* Dataset records *
= Beginning of Section =

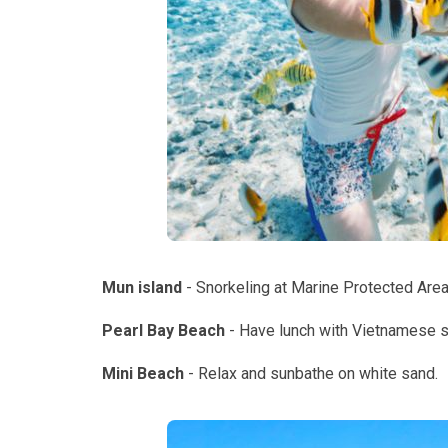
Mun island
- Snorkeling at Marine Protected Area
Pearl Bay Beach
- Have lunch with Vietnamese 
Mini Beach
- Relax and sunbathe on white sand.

= End of Section =
= Beginning of Section =

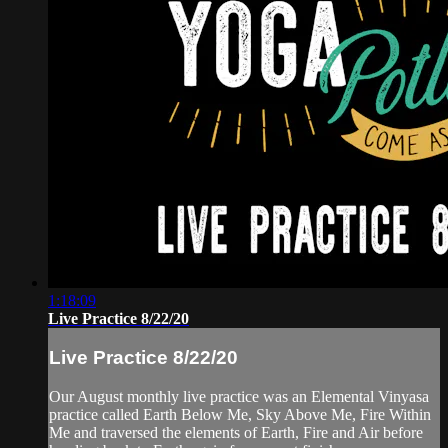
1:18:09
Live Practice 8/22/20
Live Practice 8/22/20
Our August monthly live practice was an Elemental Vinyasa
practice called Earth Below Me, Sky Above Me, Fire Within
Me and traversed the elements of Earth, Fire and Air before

= End of Section =

How many lines of the entries contain the string "Fire"? Answer with a number and no other words.

* Worked solution *
2